Ramazan ayı ayrıca zorluk ve meşakkatlerle saflaşma ayıdır. Gazze, yaşadığı açlık ve yokluk içinde her gün saflaşıyor ve kıymet ayarı her geçen gün yükseliyor. Onlar kurban olmakta, aç ve susuz kalmakta ama Aksa’nın izzetinden tavizleri yoktur asla. Üstad Bediüzzaman’ın Ramazan risalesinde ifade ettiği gibidir halleri.
"Ramazan-ı Şerifte kalb, ruh ve akıl gibi letâifin o mübarek ayda oruç vasıtasıyla çok terakkiyat ve tefeyyüzleri vardır. Midenin ağlamasına rağmen, onlar masumane gülüyorlar.”
Onlar belki ağlayan bir mideye sahip ama onların diri ve mutlu bir yürekleri, ruh ve akılları var. Mühim olan da bu zaten. Zira ruhu aç olanın hali, midesi aç olanın halinden çok daha kötüdür. Aliya İzzetbegoviç’in güzel ifadesiyle, "en kötü kombinasyon, boş bir ruh ile dolu bir midedir." Ramazanı sadece boşalıp dolan salt bir midenin harbi olarak değil, mideyi aç bırakmak suretiyle kalp ve ruhu yüceltme vesilesi olarak görmektir esas olan.

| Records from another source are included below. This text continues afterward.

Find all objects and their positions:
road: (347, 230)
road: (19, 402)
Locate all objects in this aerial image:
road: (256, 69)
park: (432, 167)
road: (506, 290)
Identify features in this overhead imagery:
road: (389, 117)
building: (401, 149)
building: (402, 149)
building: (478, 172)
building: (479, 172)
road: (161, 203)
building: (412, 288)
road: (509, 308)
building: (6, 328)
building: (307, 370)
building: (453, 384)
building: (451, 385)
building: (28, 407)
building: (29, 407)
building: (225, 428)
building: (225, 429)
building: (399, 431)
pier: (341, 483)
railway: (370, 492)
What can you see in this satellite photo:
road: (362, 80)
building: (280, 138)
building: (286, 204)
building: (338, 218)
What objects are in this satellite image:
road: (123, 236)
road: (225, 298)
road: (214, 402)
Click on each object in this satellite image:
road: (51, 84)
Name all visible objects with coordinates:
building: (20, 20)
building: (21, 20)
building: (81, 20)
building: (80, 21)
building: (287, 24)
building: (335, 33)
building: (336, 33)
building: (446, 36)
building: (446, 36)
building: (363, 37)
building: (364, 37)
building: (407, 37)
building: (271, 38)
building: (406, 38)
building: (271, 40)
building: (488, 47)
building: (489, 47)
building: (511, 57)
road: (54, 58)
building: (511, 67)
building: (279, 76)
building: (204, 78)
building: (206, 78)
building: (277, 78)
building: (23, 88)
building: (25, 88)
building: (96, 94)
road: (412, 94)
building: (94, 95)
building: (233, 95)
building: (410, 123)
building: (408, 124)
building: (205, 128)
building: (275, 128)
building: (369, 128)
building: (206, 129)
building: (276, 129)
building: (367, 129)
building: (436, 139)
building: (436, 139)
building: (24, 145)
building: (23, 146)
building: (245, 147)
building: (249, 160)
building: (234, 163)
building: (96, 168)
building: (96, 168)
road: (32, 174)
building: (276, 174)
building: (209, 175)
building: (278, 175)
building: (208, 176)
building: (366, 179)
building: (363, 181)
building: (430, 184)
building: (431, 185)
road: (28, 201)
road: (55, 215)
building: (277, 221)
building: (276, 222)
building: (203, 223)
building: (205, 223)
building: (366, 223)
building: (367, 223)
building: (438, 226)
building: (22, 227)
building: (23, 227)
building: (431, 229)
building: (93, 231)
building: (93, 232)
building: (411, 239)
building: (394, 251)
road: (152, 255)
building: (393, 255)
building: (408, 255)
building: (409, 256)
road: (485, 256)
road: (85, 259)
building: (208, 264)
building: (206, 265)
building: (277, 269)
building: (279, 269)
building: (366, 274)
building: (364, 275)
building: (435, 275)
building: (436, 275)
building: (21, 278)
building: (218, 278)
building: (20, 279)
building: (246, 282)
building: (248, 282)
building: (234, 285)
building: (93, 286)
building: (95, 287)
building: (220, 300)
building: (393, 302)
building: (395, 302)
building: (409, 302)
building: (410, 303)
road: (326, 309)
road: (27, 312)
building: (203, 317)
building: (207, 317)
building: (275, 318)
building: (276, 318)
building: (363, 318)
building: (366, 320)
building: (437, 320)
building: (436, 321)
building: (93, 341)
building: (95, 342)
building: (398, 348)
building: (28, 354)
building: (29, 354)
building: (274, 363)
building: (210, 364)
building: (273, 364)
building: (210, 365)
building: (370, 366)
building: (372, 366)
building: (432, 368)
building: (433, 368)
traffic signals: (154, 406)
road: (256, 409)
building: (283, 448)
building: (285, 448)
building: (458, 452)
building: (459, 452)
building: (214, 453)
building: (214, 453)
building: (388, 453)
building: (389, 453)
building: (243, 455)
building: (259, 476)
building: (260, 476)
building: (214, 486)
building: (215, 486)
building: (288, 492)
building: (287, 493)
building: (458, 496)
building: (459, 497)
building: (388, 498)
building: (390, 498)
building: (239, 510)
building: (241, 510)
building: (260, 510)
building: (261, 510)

Ramazan esas itibariyle ümmet olmaktır, bu şuuru kazanma ve sürdürme vesilesidir. Bir başına yaşanacak bir ibadet ve zaman dilimi değildir Ramazan. Hele ki bugün ümmeti izzetlice ve hakkıyla temsil eden Gazze örneği varken, bu şuurdan mahrumiyet çok şey kaybettirir. Bedirde ashabı kiram Ramazan orucunu bozup mücadele etmekle emrolunmuştu. Zira o gün, ümmet olma şuuruna sahip olan ashabı kiram, ümmetin izzetini bireysel ibadetinden aziz bildi. Ramazan ve ibadetlerine kıymet biçilemez evet, ama kendisiyle şeref bulduğu Kur’an’ın aziz kılmak istediği ümmetin izzet, şeref ve hürriyeti çok daha azizdir.
Bu vesileyle, Ramazan’ı on bir aya sultan yapan ve Gazze’yi aziz kılan Kur’an’ı hakkıyla idraklere sunacak, gerçek anlamda ümmet olmayı kazandıracak Ramazanlar diliyorum.